XXXVI Un châle vert

— Madame, une lettre.

— Madame, le chasseur de monsieur le comte.

Hélène mit négligemment la lettre près d’elle.

— Faites entrer le chasseur.

Le chasseur était suivi d’une femme qui portait des cartons. Cette femme étala les plus riches châles.

— Madame, dit le chasseur en s’inclinant profondément, j’ai fait placer dans vos écuries un nouvel attelage blanc. Monsieur le comte désire que madame sorte avec aujourd’hui, et aille se promener au parc. La baronne de Soltzbury y sera, et j’ai donné au cocher de madame les instructions de monsieur le comte.

Voici pourquoi il était question de la baronne de Soltzbury.

À la promenade, elle avait ordonné à son cocher de passer devant la voiture d’Hélène, et au moment où les deux voitures étaient près l’une de l’autre, se tournant vers un officier qui l’accompagnait :

— Il est singulier, dit-elle haut, que de pareilles femmes osent paraître au grand jour. Cette femme se croit comtesse, parce qu’elle s’est prostituée au comte de Leyen.

Hélène fit tourner bride et rentra en pleurant.

Le comte fut saisi d’une fureur difficile à décrire.

Il fit ordonner au cocher d’Hélène de couper la voiture de la baronne dix fois dans la promenade, dût-il renverser ses chevaux ; et si les gens de la baronne se plaignaient, de leur donner du fouet au travers du visage.

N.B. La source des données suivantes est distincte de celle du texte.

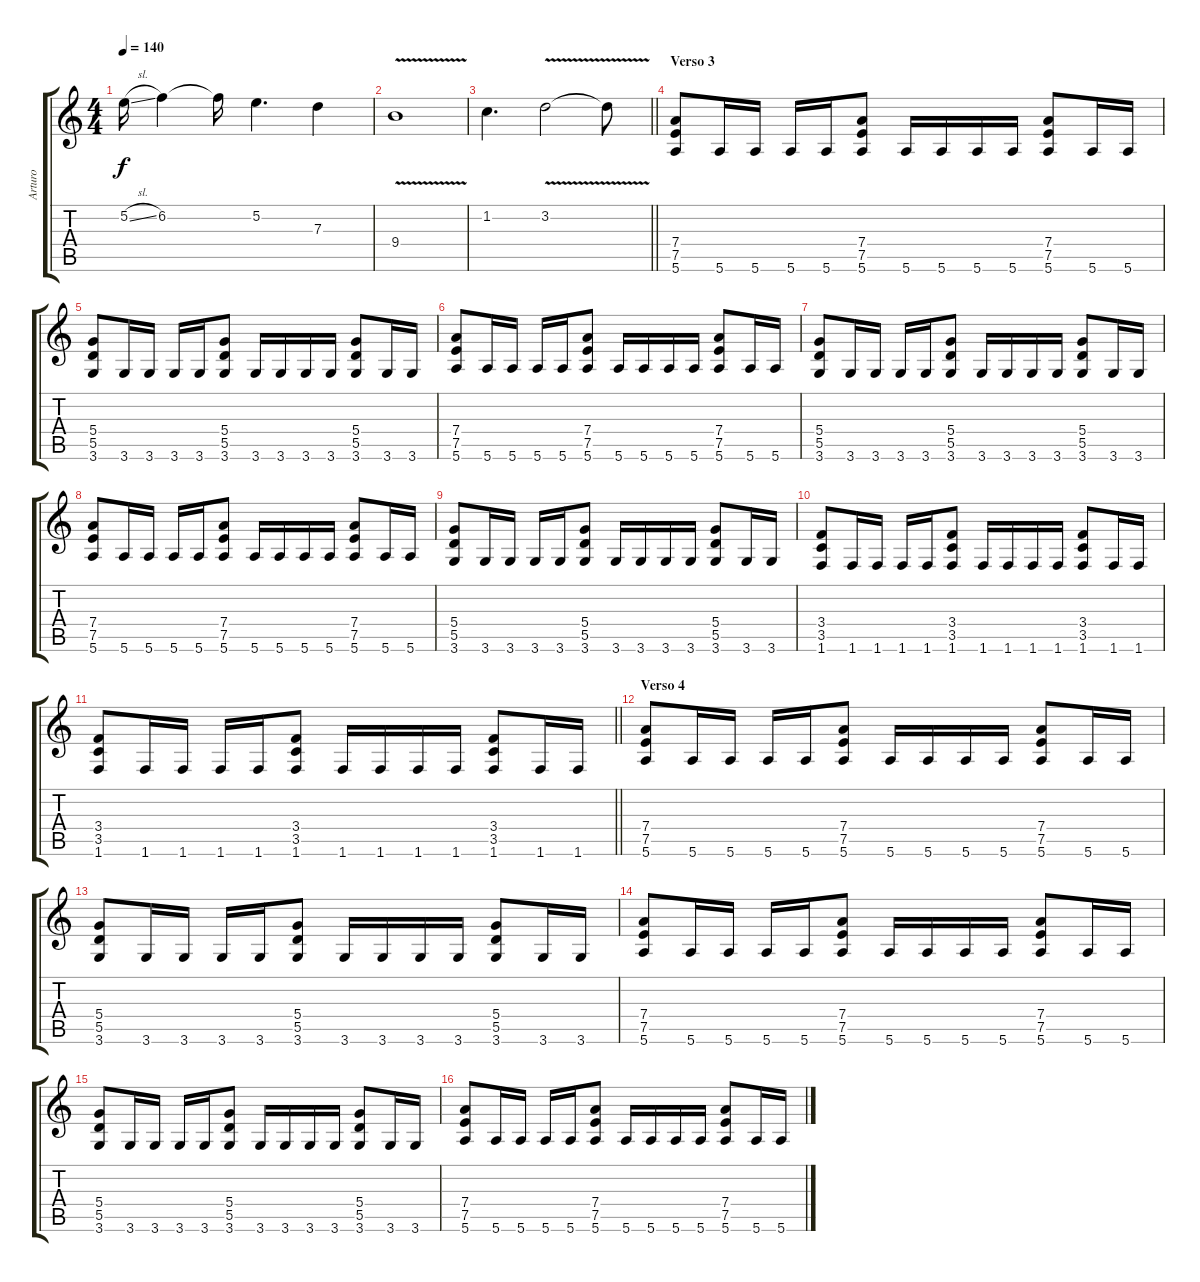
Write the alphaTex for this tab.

— Ah ! madame la baronne, disait Leyen, qu’êtes-vous donc, pour qu’Hélène s’humilie devant vous ?

Hélène est belle et spirituelle ; vous êtes laide et sotte.

Vous cachez vos intrigues sous le manteau officieux de votre mariage avec le vieux baron, et Hélène s’est donnée à moi pour nourrir sa mère.

Croyez-vous ne vous être pas prostituée, quand vous êtes entrée au lit du vieillard pour avoir de plus beaux châles et des diamans mieux montés ?

Tandis que la marchande étalait ses châles, Hélène ouvrit la lettre ; et quand elle eut vu la signature, elle la lut rapidement.

— Madame, dit la marchande, voici un cachemire vert ; on n’en voit presque jamais. C’est la couleur du prophète, et tout ce qui s’en fait est vendu dans le pays.

— Laissez-moi, laissez-moi, dit Hélène ; vous reviendrez dans un autre moment.

Tout le monde sortit : Hélène était pâle et tremblante. La lettre qu’elle avait reçue était de son frère Henreich.